[Stored data]
-=-=-

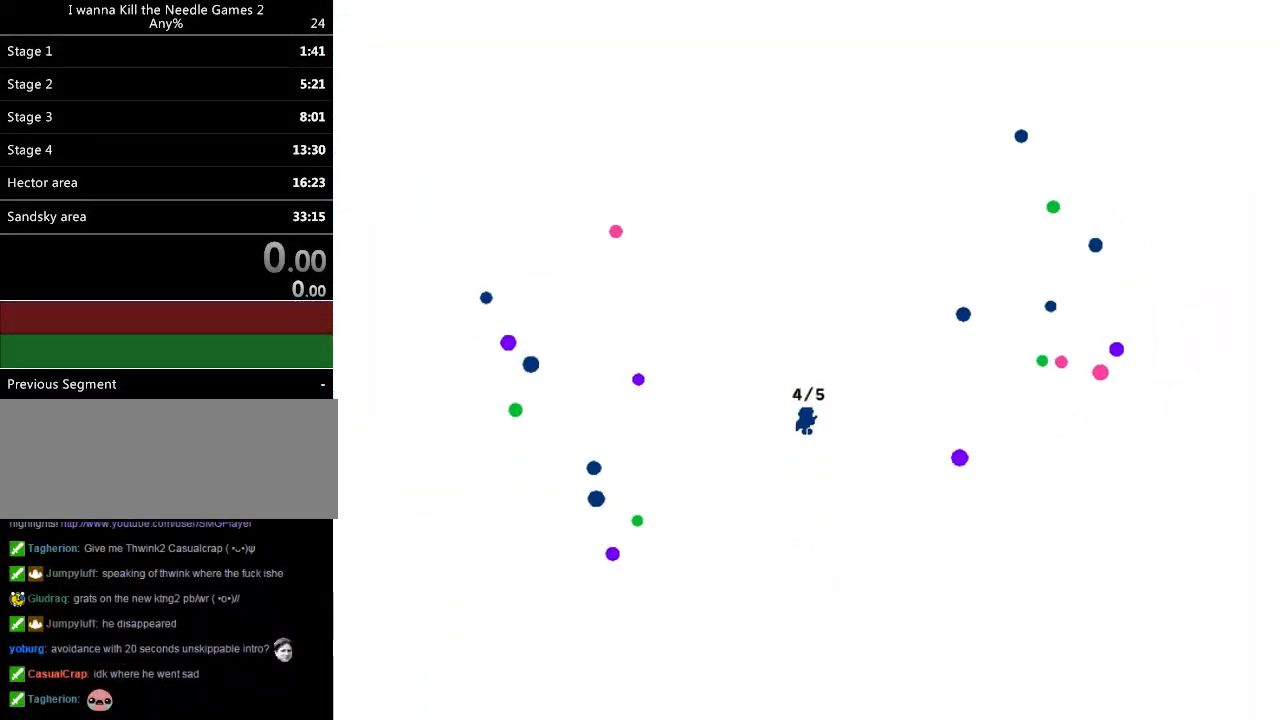
{"keys": ["down"], "events": []}
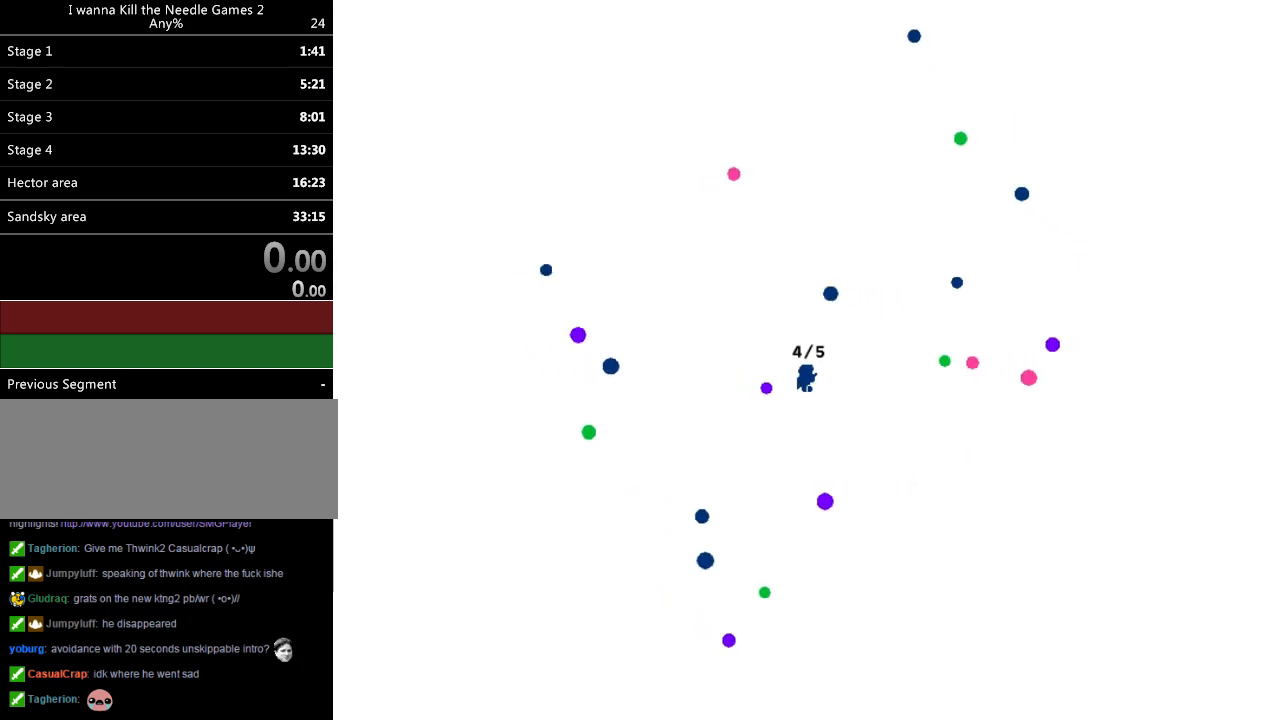
{"keys": ["right"], "events": [[300, "left", "down"], [340, "down", "up"], [380, "left", "up"], [440, "right", "down"]]}
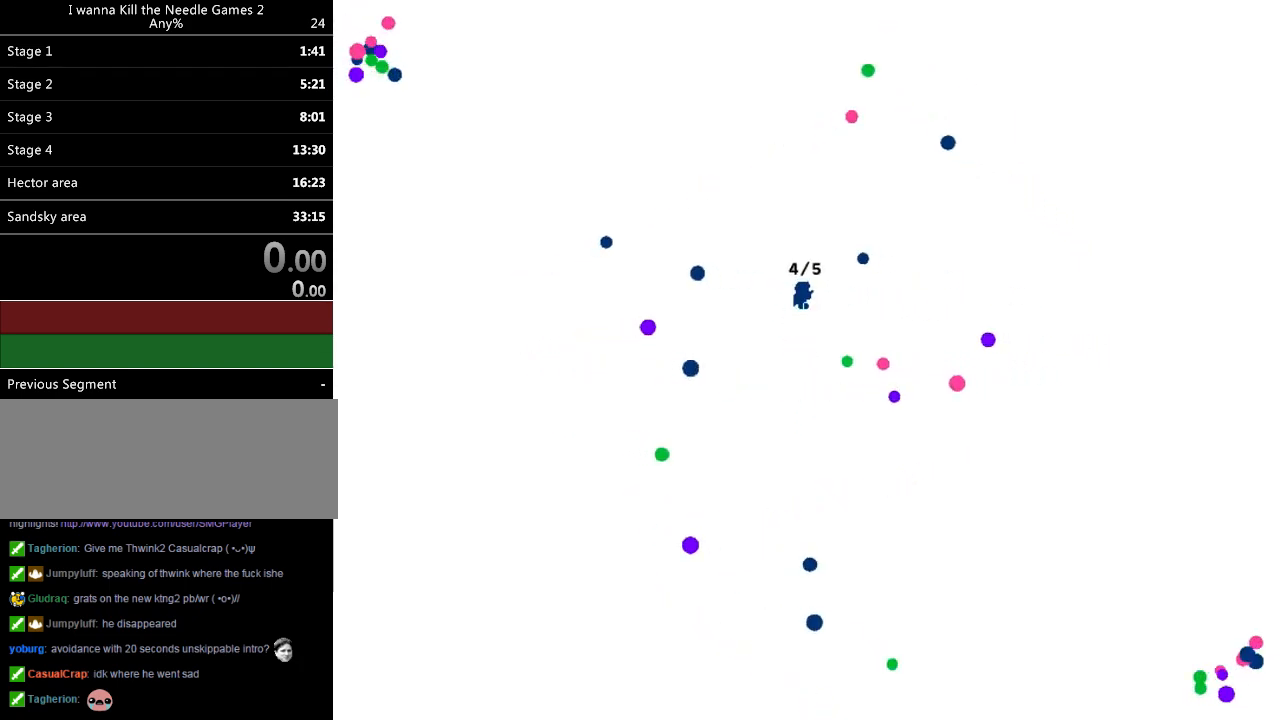
{"keys": ["right"], "events": [[360, "right", "up"], [400, "right", "down"]]}
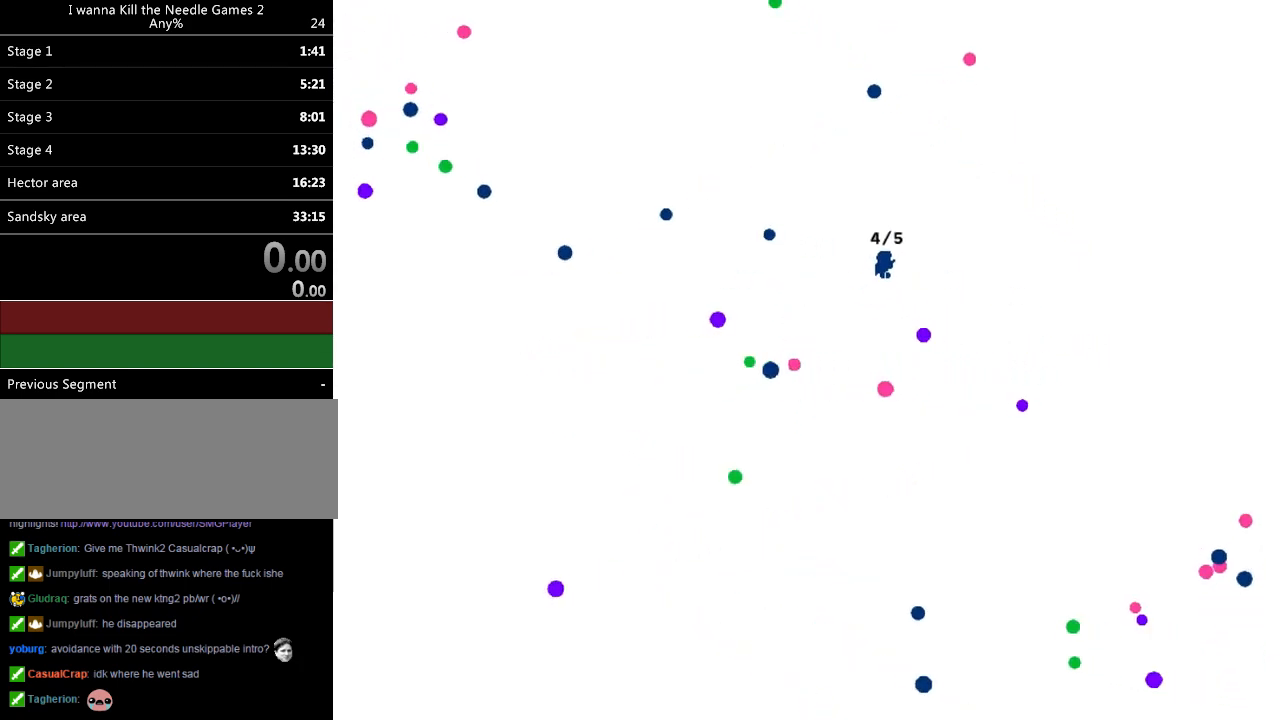
{"keys": ["left"], "events": [[320, "right", "up"], [400, "left", "down"]]}
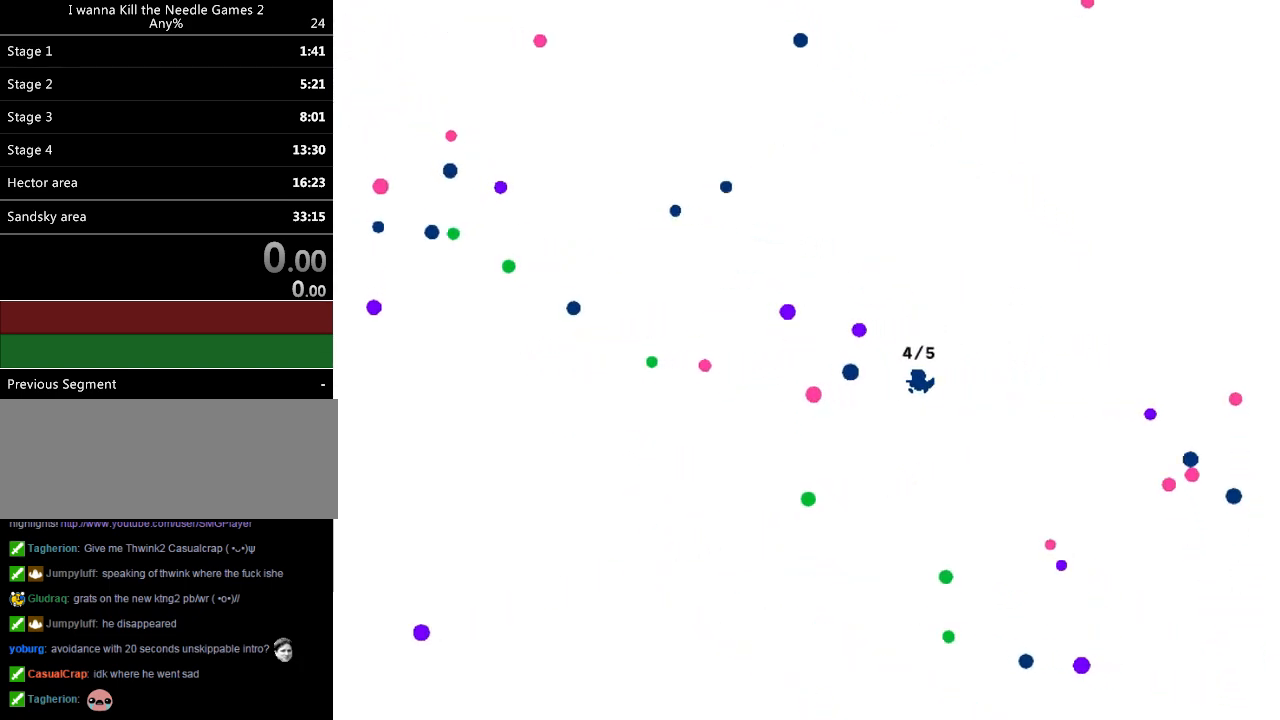
{"keys": [], "events": [[500, "left", "up"]]}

-=-=-

Reproduce the data above word for word, but leave the images out.

{"keys": ["down"], "events": []}
{"keys": ["right"], "events": [[300, "left", "down"], [340, "down", "up"], [380, "left", "up"], [440, "right", "down"]]}
{"keys": ["right"], "events": [[360, "right", "up"], [400, "right", "down"]]}
{"keys": ["left"], "events": [[320, "right", "up"], [400, "left", "down"]]}
{"keys": [], "events": [[500, "left", "up"]]}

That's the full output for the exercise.